» **TASK INSTRUCTIONS**:
Change "point_idx" to "point_index" everywhere in the material below, from its start down to the line containing "19: (764, 6)", both ends included, and reproduce those lines with nothing else altered.

» **LISTED ENTRIES**:
--- Start ---
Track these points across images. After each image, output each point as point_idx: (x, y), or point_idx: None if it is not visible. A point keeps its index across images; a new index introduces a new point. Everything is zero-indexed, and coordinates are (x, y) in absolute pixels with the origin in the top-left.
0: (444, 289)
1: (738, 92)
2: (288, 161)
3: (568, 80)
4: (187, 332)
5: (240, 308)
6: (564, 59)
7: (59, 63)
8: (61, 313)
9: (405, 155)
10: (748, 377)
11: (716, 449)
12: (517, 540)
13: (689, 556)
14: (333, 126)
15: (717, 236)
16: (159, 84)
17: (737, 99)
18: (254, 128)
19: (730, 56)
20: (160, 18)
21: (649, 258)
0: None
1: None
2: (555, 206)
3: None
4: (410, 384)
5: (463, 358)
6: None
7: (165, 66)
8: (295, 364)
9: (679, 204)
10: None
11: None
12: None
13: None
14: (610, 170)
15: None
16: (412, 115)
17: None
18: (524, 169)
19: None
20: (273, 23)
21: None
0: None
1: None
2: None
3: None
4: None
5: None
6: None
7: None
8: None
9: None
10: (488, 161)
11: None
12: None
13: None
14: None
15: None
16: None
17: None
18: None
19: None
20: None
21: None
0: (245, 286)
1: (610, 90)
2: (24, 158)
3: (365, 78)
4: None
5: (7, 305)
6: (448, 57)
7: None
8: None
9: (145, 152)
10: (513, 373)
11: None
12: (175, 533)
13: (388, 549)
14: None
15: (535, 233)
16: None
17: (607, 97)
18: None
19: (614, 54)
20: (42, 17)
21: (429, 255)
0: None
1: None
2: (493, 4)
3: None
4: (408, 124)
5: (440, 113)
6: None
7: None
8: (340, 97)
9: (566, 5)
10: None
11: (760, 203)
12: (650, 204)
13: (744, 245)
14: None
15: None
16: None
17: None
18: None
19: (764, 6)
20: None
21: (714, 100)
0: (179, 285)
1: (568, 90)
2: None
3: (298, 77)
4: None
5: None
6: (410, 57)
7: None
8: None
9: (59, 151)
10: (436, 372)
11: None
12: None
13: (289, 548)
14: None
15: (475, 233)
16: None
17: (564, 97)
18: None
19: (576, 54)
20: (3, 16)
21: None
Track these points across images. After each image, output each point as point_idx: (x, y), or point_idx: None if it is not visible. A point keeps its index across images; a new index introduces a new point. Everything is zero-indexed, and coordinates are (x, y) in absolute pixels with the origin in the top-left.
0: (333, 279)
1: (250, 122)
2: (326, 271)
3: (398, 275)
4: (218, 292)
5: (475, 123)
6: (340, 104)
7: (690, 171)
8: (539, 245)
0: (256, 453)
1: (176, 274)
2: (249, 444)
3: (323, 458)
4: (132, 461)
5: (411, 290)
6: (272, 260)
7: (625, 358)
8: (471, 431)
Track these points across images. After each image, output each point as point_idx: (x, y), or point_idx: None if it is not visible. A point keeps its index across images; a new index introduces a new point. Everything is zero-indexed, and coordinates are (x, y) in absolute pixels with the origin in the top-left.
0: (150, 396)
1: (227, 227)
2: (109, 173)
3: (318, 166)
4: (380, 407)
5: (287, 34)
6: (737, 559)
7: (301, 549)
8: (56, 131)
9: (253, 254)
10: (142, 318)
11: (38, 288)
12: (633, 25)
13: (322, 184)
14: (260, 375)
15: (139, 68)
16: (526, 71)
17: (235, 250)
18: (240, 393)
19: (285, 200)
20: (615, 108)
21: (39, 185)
--- End ---
» **RESULT BELOW**:
Track these points across images. After each image, output each point as point_index: (x, y), or point_index: None if it is not visible. A point keeps its index across images; a new index introduces a new point. Everything is zero-indexed, and coordinates are (x, y) in absolute pixels with the origin in the top-left.
0: (444, 289)
1: (738, 92)
2: (288, 161)
3: (568, 80)
4: (187, 332)
5: (240, 308)
6: (564, 59)
7: (59, 63)
8: (61, 313)
9: (405, 155)
10: (748, 377)
11: (716, 449)
12: (517, 540)
13: (689, 556)
14: (333, 126)
15: (717, 236)
16: (159, 84)
17: (737, 99)
18: (254, 128)
19: (730, 56)
20: (160, 18)
21: (649, 258)
0: None
1: None
2: (555, 206)
3: None
4: (410, 384)
5: (463, 358)
6: None
7: (165, 66)
8: (295, 364)
9: (679, 204)
10: None
11: None
12: None
13: None
14: (610, 170)
15: None
16: (412, 115)
17: None
18: (524, 169)
19: None
20: (273, 23)
21: None
0: None
1: None
2: None
3: None
4: None
5: None
6: None
7: None
8: None
9: None
10: (488, 161)
11: None
12: None
13: None
14: None
15: None
16: None
17: None
18: None
19: None
20: None
21: None
0: (245, 286)
1: (610, 90)
2: (24, 158)
3: (365, 78)
4: None
5: (7, 305)
6: (448, 57)
7: None
8: None
9: (145, 152)
10: (513, 373)
11: None
12: (175, 533)
13: (388, 549)
14: None
15: (535, 233)
16: None
17: (607, 97)
18: None
19: (614, 54)
20: (42, 17)
21: (429, 255)
0: None
1: None
2: (493, 4)
3: None
4: (408, 124)
5: (440, 113)
6: None
7: None
8: (340, 97)
9: (566, 5)
10: None
11: (760, 203)
12: (650, 204)
13: (744, 245)
14: None
15: None
16: None
17: None
18: None
19: (764, 6)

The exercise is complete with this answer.